Unsur kebaruan menuntut adanya kreativitas dan kerja keras, tanpa itu tidak mungkin tercipta hasil yang memuaskan. Sesuatu dikatakan baru kalau ada unsur-unsur yang berubah. Tentu perubahan itu menuju kepada arah yang lebih praktis, baik dan berguna.

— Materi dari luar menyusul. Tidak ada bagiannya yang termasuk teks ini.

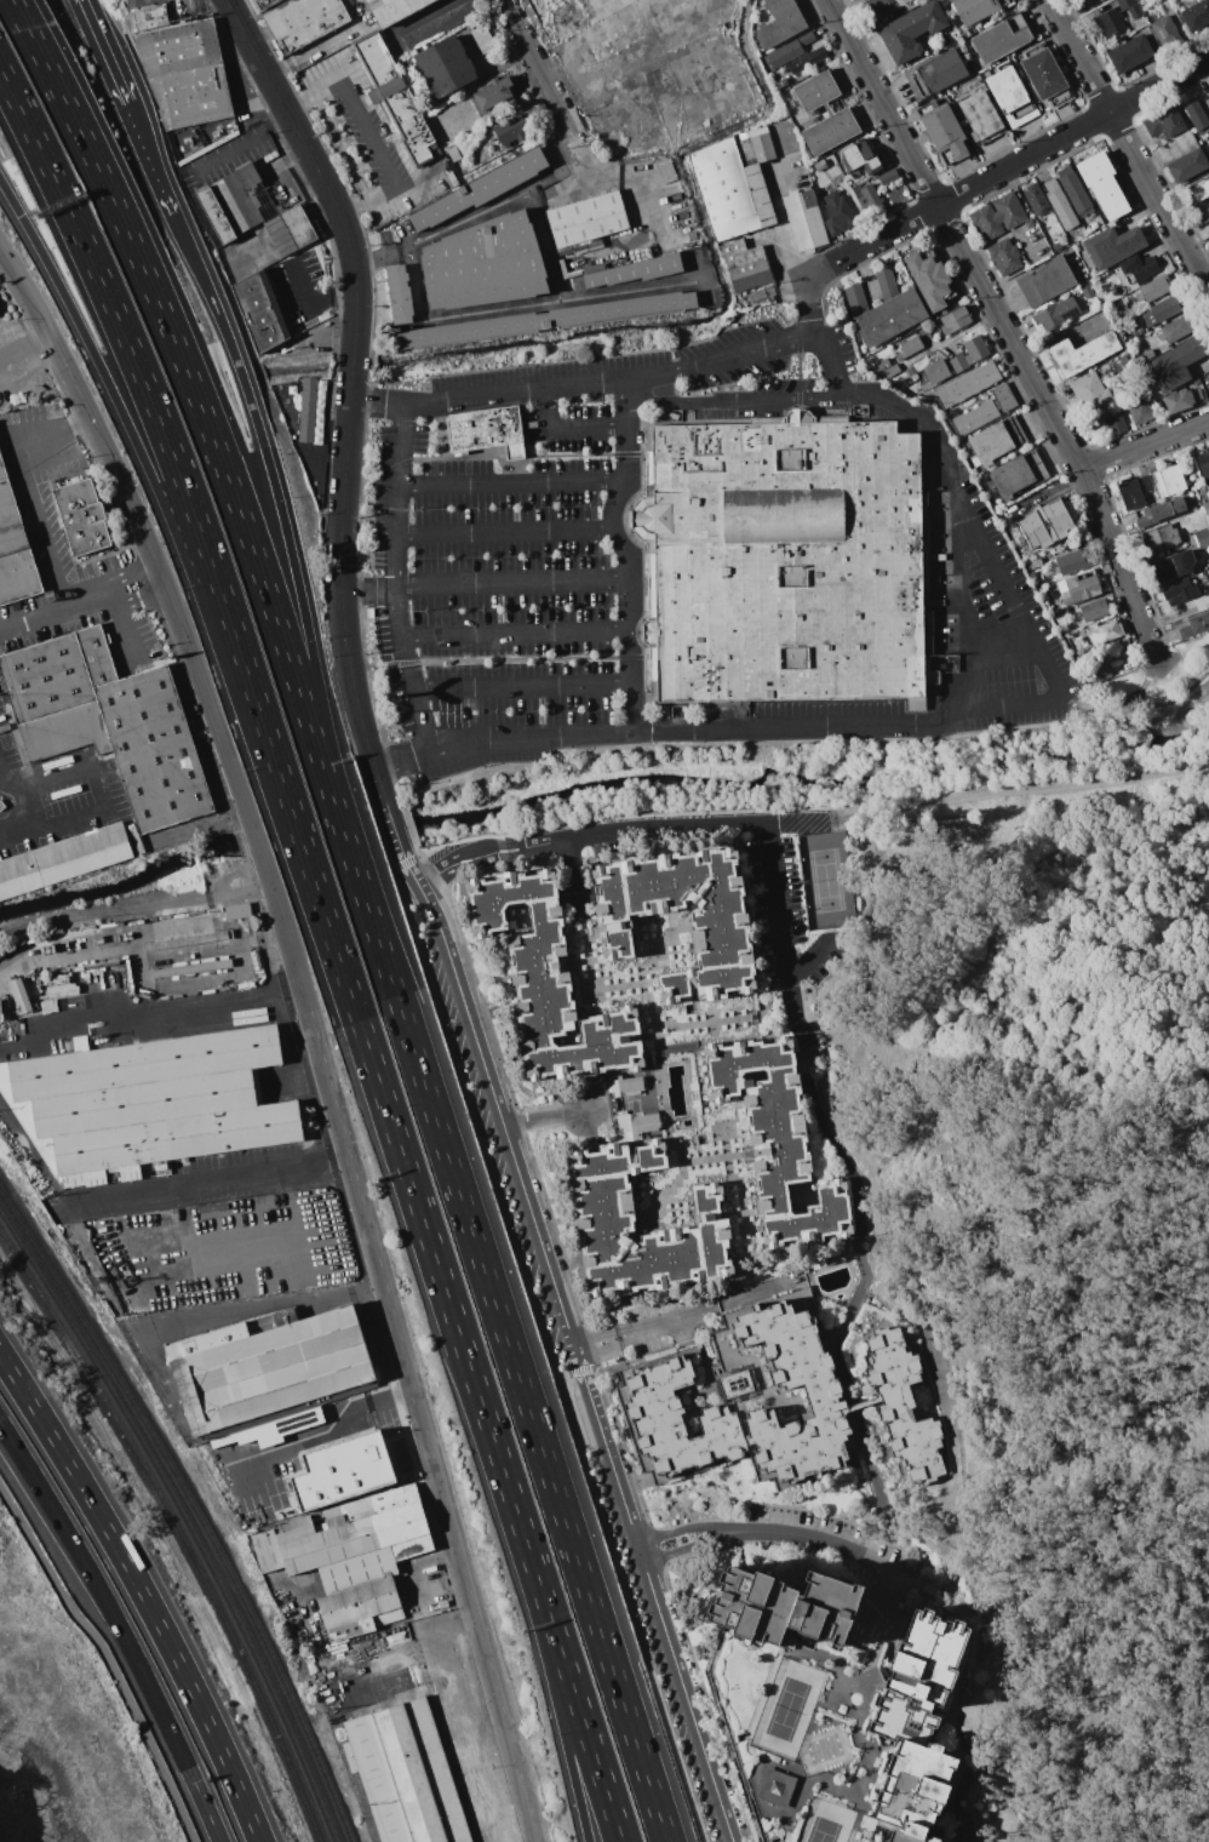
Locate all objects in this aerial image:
building: (1155, 0)
building: (912, 3)
building: (263, 4)
gas station: (262, 5)
building: (879, 7)
building: (394, 10)
building: (978, 10)
building: (1133, 11)
gas station: (162, 12)
road: (18, 14)
building: (1196, 15)
building: (149, 17)
building: (304, 21)
building: (780, 22)
building: (1111, 22)
road: (518, 28)
building: (912, 30)
building: (1165, 31)
building: (482, 38)
building: (1000, 38)
building: (178, 47)
building: (789, 50)
road: (99, 52)
building: (1131, 53)
building: (807, 59)
building: (444, 66)
building: (935, 73)
building: (1044, 73)
building: (782, 83)
building: (494, 93)
building: (193, 96)
road: (299, 96)
building: (1011, 96)
road: (554, 97)
building: (395, 98)
building: (1206, 100)
building: (808, 109)
building: (1196, 113)
building: (981, 117)
building: (1165, 122)
building: (511, 129)
road: (367, 132)
building: (944, 133)
parking lot: (370, 138)
road: (241, 143)
road: (346, 143)
building: (754, 146)
road: (1128, 148)
building: (860, 157)
building: (1187, 158)
road: (150, 164)
building: (820, 165)
road: (1006, 167)
road: (316, 168)
building: (667, 171)
building: (888, 175)
building: (1104, 184)
building: (480, 189)
building: (731, 190)
building: (1199, 190)
building: (1075, 191)
building: (256, 192)
building: (868, 198)
building: (1035, 198)
building: (235, 203)
building: (1059, 203)
road: (356, 209)
building: (838, 213)
building: (215, 214)
building: (1204, 214)
building: (998, 215)
road: (468, 217)
building: (588, 219)
building: (803, 219)
building: (1030, 222)
building: (297, 225)
building: (279, 235)
road: (952, 235)
road: (402, 245)
building: (1113, 245)
road: (544, 246)
road: (374, 255)
building: (1005, 256)
building: (484, 264)
building: (745, 265)
building: (1140, 268)
building: (635, 270)
building: (1110, 273)
building: (929, 279)
building: (886, 281)
building: (1047, 281)
parking lot: (300, 286)
building: (1154, 288)
road: (634, 289)
building: (1087, 290)
building: (400, 295)
building: (1078, 297)
building: (855, 299)
road: (314, 305)
road: (809, 307)
building: (261, 311)
building: (1162, 311)
road: (453, 314)
building: (1057, 314)
building: (891, 317)
building: (955, 319)
building: (546, 320)
building: (1176, 328)
building: (1139, 332)
road: (947, 339)
building: (911, 345)
road: (798, 353)
building: (1082, 353)
building: (969, 354)
road: (29, 357)
road: (136, 364)
building: (1175, 364)
building: (882, 365)
road: (351, 367)
building: (1123, 367)
building: (892, 370)
building: (936, 371)
building: (968, 383)
road: (583, 384)
building: (1090, 391)
road: (626, 392)
building: (1004, 397)
building: (1179, 400)
road: (734, 401)
road: (799, 401)
road: (199, 406)
building: (307, 410)
building: (1140, 410)
building: (975, 416)
road: (124, 423)
building: (1115, 424)
road: (566, 428)
road: (441, 429)
building: (485, 431)
building: (996, 440)
road: (542, 441)
road: (346, 445)
road: (1144, 445)
road: (499, 453)
building: (1203, 462)
building: (1018, 475)
road: (25, 479)
building: (1169, 481)
road: (513, 484)
road: (631, 488)
building: (1134, 492)
road: (279, 505)
building: (1206, 507)
building: (1168, 510)
building: (82, 517)
building: (1046, 524)
building: (1185, 524)
road: (503, 532)
building: (1163, 537)
building: (1203, 538)
road: (150, 547)
building: (14, 549)
road: (632, 549)
parking lot: (505, 550)
road: (642, 561)
building: (786, 561)
building: (1072, 562)
building: (1033, 563)
road: (628, 564)
building: (1177, 564)
road: (1120, 567)
road: (132, 571)
road: (394, 580)
road: (511, 582)
building: (1078, 588)
road: (367, 590)
building: (1180, 590)
road: (142, 599)
building: (1094, 609)
road: (57, 610)
building: (1059, 612)
road: (122, 618)
building: (1061, 623)
building: (1195, 625)
building: (1105, 631)
road: (633, 632)
road: (513, 633)
road: (1001, 645)
road: (1041, 654)
road: (495, 659)
building: (1104, 670)
road: (1144, 683)
road: (521, 685)
road: (353, 689)
road: (1136, 702)
park: (1163, 702)
building: (677, 711)
building: (108, 722)
road: (898, 723)
road: (645, 738)
road: (730, 743)
road: (77, 769)
road: (13, 798)
park: (1189, 805)
road: (805, 807)
park: (960, 827)
road: (57, 829)
road: (616, 832)
building: (63, 860)
park: (826, 879)
road: (778, 905)
road: (135, 909)
building: (236, 911)
road: (432, 914)
road: (371, 924)
building: (720, 927)
building: (214, 936)
road: (809, 957)
building: (549, 983)
building: (20, 995)
building: (0, 1009)
road: (356, 1012)
road: (153, 1013)
building: (625, 1086)
building: (148, 1103)
road: (542, 1119)
building: (637, 1126)
building: (775, 1139)
road: (31, 1160)
road: (1150, 1171)
road: (192, 1186)
building: (605, 1218)
park: (1077, 1237)
parking lot: (223, 1250)
road: (865, 1273)
road: (277, 1302)
road: (641, 1328)
road: (546, 1348)
road: (406, 1353)
road: (6, 1364)
building: (266, 1366)
building: (736, 1383)
building: (824, 1393)
road: (593, 1405)
building: (904, 1406)
building: (676, 1418)
building: (272, 1429)
road: (332, 1430)
road: (539, 1445)
road: (502, 1467)
building: (343, 1468)
railway: (193, 1508)
railway: (184, 1518)
railway: (176, 1528)
road: (683, 1529)
road: (688, 1549)
road: (862, 1555)
building: (353, 1556)
road: (147, 1602)
road: (463, 1623)
road: (118, 1628)
building: (294, 1631)
road: (390, 1649)
road: (108, 1656)
building: (836, 1706)
park: (789, 1708)
road: (580, 1710)
road: (560, 1711)
building: (405, 1774)
park: (829, 1822)

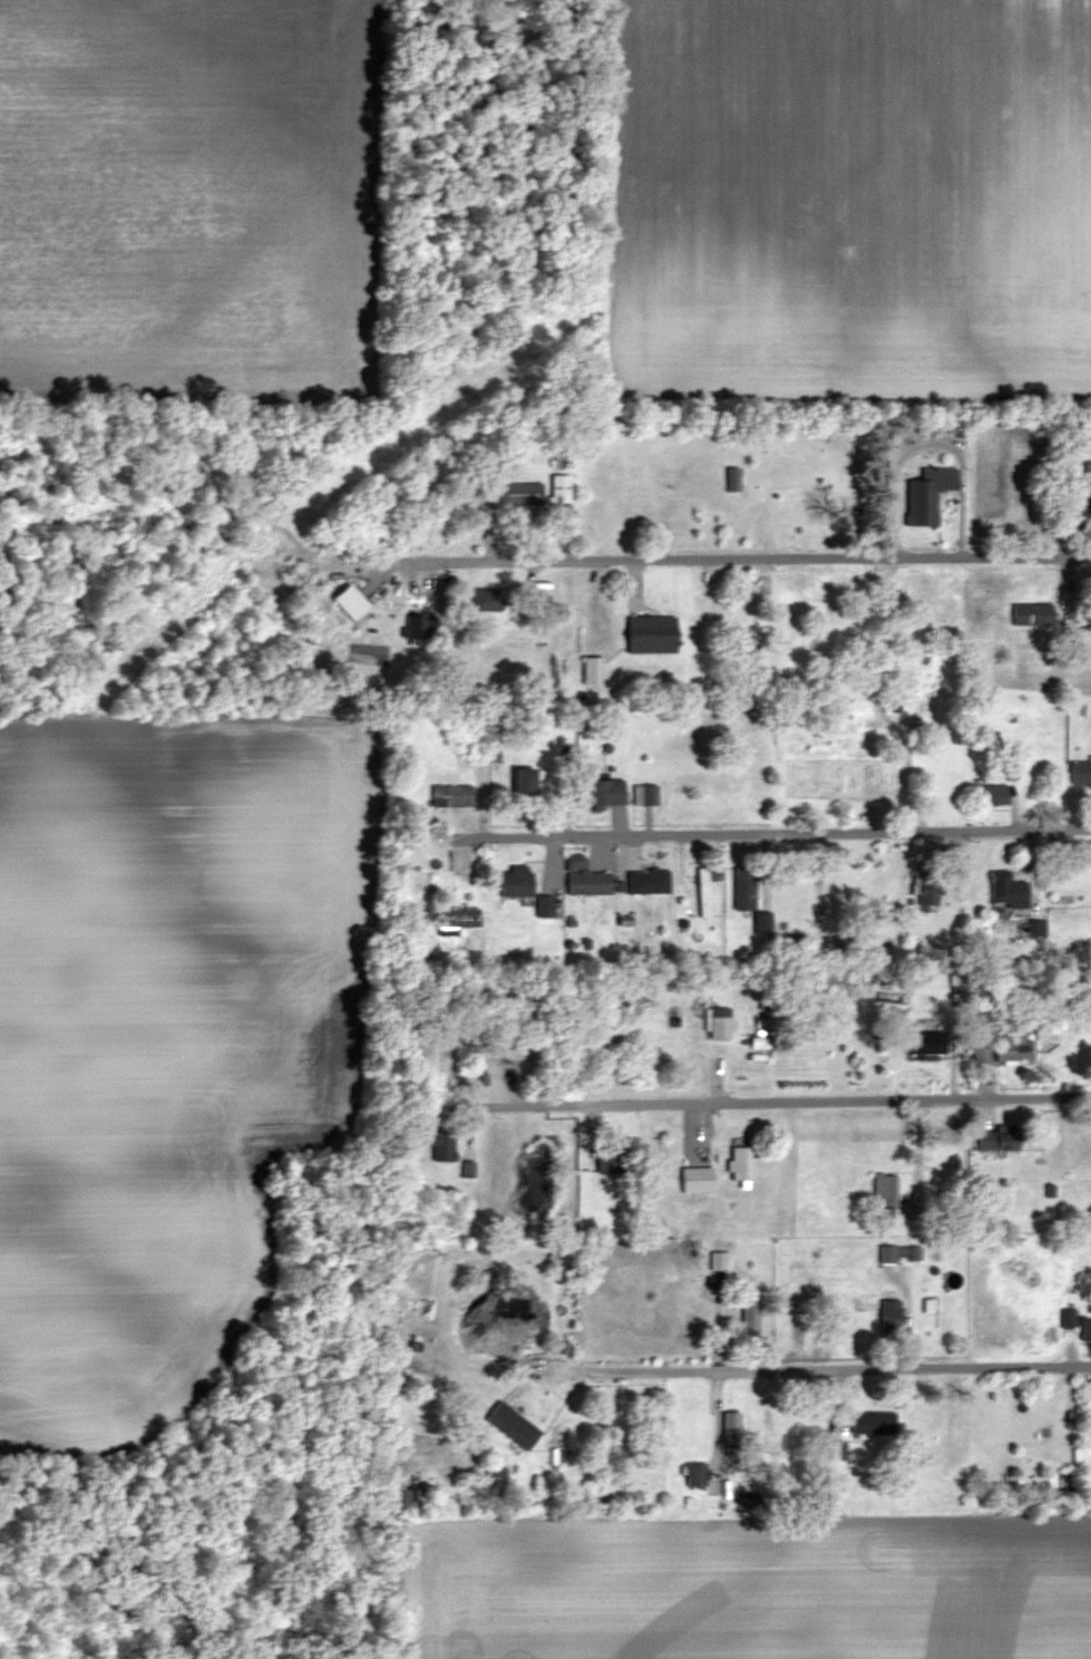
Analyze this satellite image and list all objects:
building: (562, 460)
building: (733, 479)
building: (560, 490)
building: (520, 495)
building: (922, 503)
building: (1077, 509)
road: (760, 558)
building: (486, 600)
building: (1032, 615)
building: (414, 627)
building: (652, 635)
building: (592, 671)
building: (1080, 772)
building: (526, 782)
building: (603, 791)
building: (991, 793)
building: (644, 794)
building: (451, 795)
road: (783, 832)
building: (586, 876)
building: (517, 880)
building: (649, 881)
building: (744, 887)
building: (704, 891)
building: (928, 891)
building: (1009, 891)
building: (544, 905)
building: (459, 917)
building: (415, 918)
building: (762, 923)
building: (719, 1023)
building: (1014, 1043)
building: (980, 1052)
road: (784, 1102)
building: (998, 1138)
building: (441, 1143)
building: (612, 1160)
building: (742, 1162)
building: (697, 1179)
building: (885, 1192)
building: (899, 1253)
building: (718, 1261)
building: (1067, 1318)
building: (890, 1319)
building: (750, 1320)
building: (1086, 1328)
road: (822, 1368)
building: (873, 1422)
building: (513, 1424)
building: (732, 1428)
building: (834, 1450)
building: (696, 1474)
building: (496, 1477)
building: (412, 1498)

Paulus menganggap pembaruan hidup orang percaya itu penting dan mutlak. Sebab tidak ada gunanya seseorang mengaku mengikut Kristus kalau cara hidup lama terus dipertahankan. Kalau begitu apa bedanya dengan mereka yang tidak mengenal Allah? Lalu pembaruan yang seperti apa? Pembaruan itu harus dimulai dalam “roh dan pikiranmu!” kata Paulus (ay. 23). Selanjutnya akan berdampak pada akal budi, tutur kata, sikap dan perilaku kita. Jika pembaruan itu tidak terjadi, meski kita dilahirkan dari keluarga Kristen, dibaptis sejak kecil tetap saja pada hakikatnya kita adalah “manusia lama.”
DOA:
Ya Bapa, mampukan kami untuk berani menanggalkan manusia lama dan kini menjadi manusia baru di dalam Kristus. Amin!